• _Document text_:
The second LULC product was CCI-LC (Climate Change Initiative Land Cover dataset), produced by the European Space Agency (ESA) (yearly since 1992) and consisted of 22 level-1 classes52. The explicit definition of irrigated croplands (class code: 20) in CCI-LC indicated irrigated tree crops, shrub crops, and herbaceous crops, as well as post-flooding cultivation of herbaceous crops. The mean accuracy of irrigated croplands in CCI-LC was 88%52. The last LULC product was GLC_FCS (Global Land-Cover product with Fine Classification System), developed for the years 2015 and 2020 using a random forest model with Landsat time series and a global training dataset53; GLC_FCS had the same classification scheme as CCI-LC and had a mean overall accuracy of 82.5%53.

All existing irrigation maps were resampled to 500 m resolution using the nearest sampling method and harmonized to the same coordinate system. We adopted the Albers equal-area projected coordinate system with WGS84 datum as the base projection. In addition, a unified cropland mask derived from the NLCD was used to exclude non-cropland areas in the input datasets for each year (Table S1).

### Generating initial irrigation maps (MIrAD-GI) using a thresholding method

We first generated an intermediate irrigation dataset (MIrAD-GI) by fusing remote sensing and statistics. A statistical downscaling or thresholding method20,21 was used here to allocate the statistical area to individual cropland pixels. As illustrated in Fig. 1, before thresholding, we overlayed MODIS GI images and the NLCD cropland layer to exclude non-cropland pixels. Then, we calculated the peak annual GI value at the pixel scale based on the smoothed GI time-series images (46 values a year in response to 8-day temporal resolution). Next, within a county extent, all cropland pixels were ranked in a descending order based on GI values. The cropland pixels with the first-highest GI value were counted and their total area was summed up (Area1) to match the nominal statistical irrigation area. If Area1 was less than the nominal area (Areac), then cropland pixels with GI values equal to the 2nd-highest GI were counted and their area (Area2) was combined and compared with Areac. If (Area1 + Area2) was less than Areac, then the iteration process turned to the 3rd-highest GI and continued until their total area was closest to Areac. The GI value in response to the smallest area gap was the optimal threshold and all cropland pixels with a GI value not lower than this threshold were labeled as irrigated pixels. The above iterative thresholding process was conducted in each county of China to get county-level irrigation maps. Finally, all county-level irrigation maps were mosaiced to constitute the provisional irrigation map (MIrAD-GI). Next, MIrAD-GI was integrated with other irrigation maps into a hybrid dataset for each year (Table S1) using a synergy mapping method, which will be described in the following section.

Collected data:
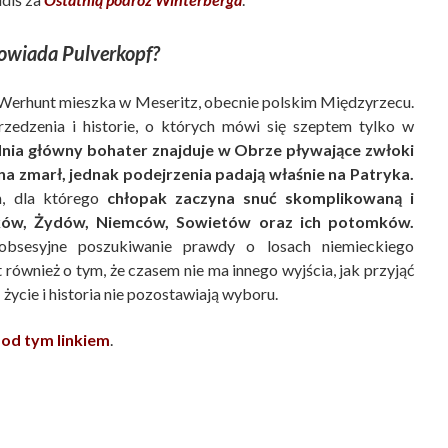
owiada Pulverkopf?
yk Werhunt mieszka w Meseritz, obecnie polskim Międzyrzecu.
rzedzenia i historie, o których mówi się szeptem tylko w
nia główny bohater znajduje w Obrze pływające zwłoki
a zmarł, jednak podejrzenia padają właśnie na Patryka.
m, dla którego
chłopak zaczyna snuć skomplikowaną i
aków, Żydów, Niemców, Sowietów oraz ich potomków.
obsesyjne poszukiwanie prawdy o losach niemieckiego
ównież o tym, że czasem nie ma innego wyjścia, jak przyjąć
życie i historia nie pozostawiają wyboru.
od tym linkiem
.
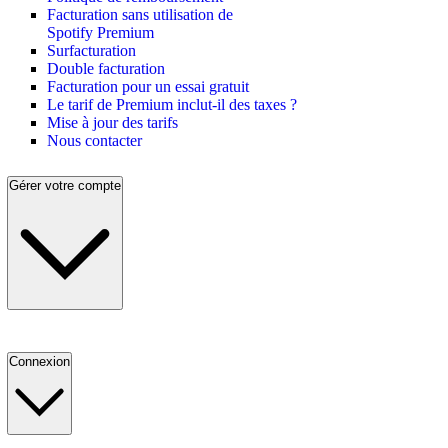
Facturation sans utilisation de
Spotify Premium
Surfacturation
Double facturation
Facturation pour un essai gratuit
Le tarif de Premium inclut-il des taxes ?
Mise à jour des tarifs
Nous contacter
Gérer votre compte
Connexion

• _Exercise 1_:
Answer these questions about the irrigation mapping text.
(a) How many level-1 classes make up CCI-LC?
(b) To what resolution were all existing irrigation maps resampled?
(c) How many GI values a year does the smoothed GI time series contain?
• _Exercise 2_:
In the part of the collected data that opens at the start of the entries and closes with the line containing "ównież o tym, że", rename "chłopak" to "młodzieniec". Write that part out again with nothing else changed, and leave the pictures out.

• _Exercise solution 1_:
(a) 22
(b) 500 m
(c) 46

• _Exercise solution 2_:
owiada Pulverkopf?
yk Werhunt mieszka w Meseritz, obecnie polskim Międzyrzecu.
rzedzenia i historie, o których mówi się szeptem tylko w
nia główny bohater znajduje w Obrze pływające zwłoki
a zmarł, jednak podejrzenia padają właśnie na Patryka.
m, dla którego
młodzieniec zaczyna snuć skomplikowaną i
aków, Żydów, Niemców, Sowietów oraz ich potomków.
obsesyjne poszukiwanie prawdy o losach niemieckiego
ównież o tym, że czasem nie ma innego wyjścia, jak przyjąć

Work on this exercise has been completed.